Set down each entry exactly; omit images.
Entries shown Block Start
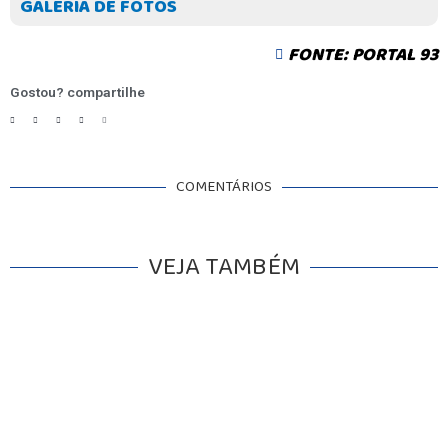
GALERIA DE FOTOS
FONTE: PORTAL 93
Gostou? compartilhe
COMENTÁRIOS
VEJA TAMBÉM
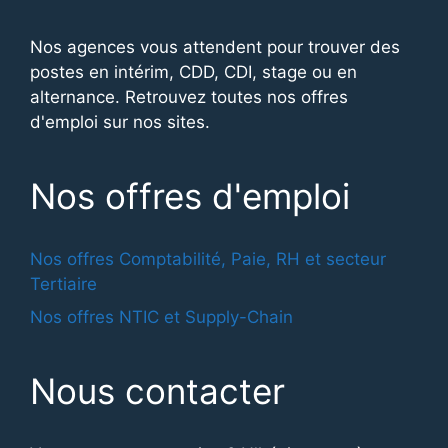
Nos agences vous attendent pour trouver des
postes en intérim, CDD, CDI, stage ou en
alternance. Retrouvez toutes nos offres
d'emploi sur nos sites.
Nos offres d'emploi
Nos offres Comptabilité, Paie, RH et secteur
Tertiaire
Nos offres NTIC et Supply-Chain
Nous contacter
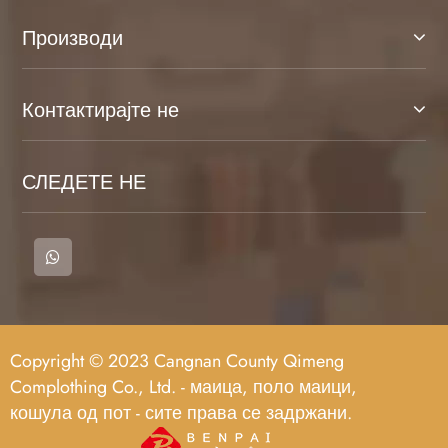
Производи
Контактирајте не
СЛЕДЕТЕ НЕ
Copyright © 2023 Cangnan County Qimeng
Complothing Co., Ltd. - маица, поло маици,
кошула од пот - сите права се задржани.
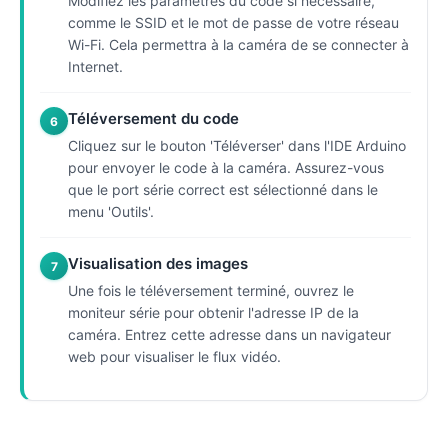
Modifiez les paramètres du code si nécessaire,
comme le SSID et le mot de passe de votre réseau
Wi-Fi. Cela permettra à la caméra de se connecter à
Internet.
Téléversement du code
6
Cliquez sur le bouton 'Téléverser' dans l'IDE Arduino
pour envoyer le code à la caméra. Assurez-vous
que le port série correct est sélectionné dans le
menu 'Outils'.
Visualisation des images
7
Une fois le téléversement terminé, ouvrez le
moniteur série pour obtenir l'adresse IP de la
caméra. Entrez cette adresse dans un navigateur
web pour visualiser le flux vidéo.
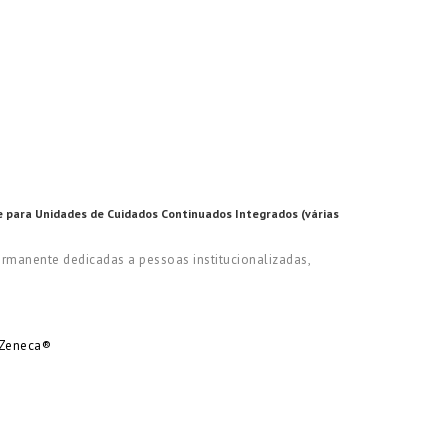
e para Unidades de Cuidados Continuados Integrados (várias
ermanente dedicadas a pessoas institucionalizadas,
aZeneca®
Entries shown Block End
Reply
GALERIA DE FOTOS
FONTE: PORTAL 93
Gostou? compartilhe
COMENTÁRIOS
VEJA TAMBÉM
Nos agences vous attendent pour trouver des
postes en intérim, CDD, CDI, stage ou en
alternance. Retrouvez toutes nos offres
d'emploi sur nos sites.
Nos offres d'emploi
Nos offres Comptabilité, Paie, RH et secteur
Tertiaire
Nos offres NTIC et Supply-Chain
Nous contacter
Производи
Контактирајте не
СЛЕДЕТЕ НЕ
Copyright © 2023 Cangnan County Qimeng
Complothing Co., Ltd. - маица, поло маици,
кошула од пот - сите права се задржани.
Modifiez les paramètres du code si nécessaire,
comme le SSID et le mot de passe de votre réseau
Wi-Fi. Cela permettra à la caméra de se connecter à
Internet.
Téléversement du code
6
Cliquez sur le bouton 'Téléverser' dans l'IDE Arduino
pour envoyer le code à la caméra. Assurez-vous
que le port série correct est sélectionné dans le
menu 'Outils'.
Visualisation des images
7
Une fois le téléversement terminé, ouvrez le
moniteur série pour obtenir l'adresse IP de la
caméra. Entrez cette adresse dans un navigateur
web pour visualiser le flux vidéo.
e para Unidades de Cuidados Continuados Integrados (várias
ermanente dedicadas a pessoas institucionalizadas,
aZeneca®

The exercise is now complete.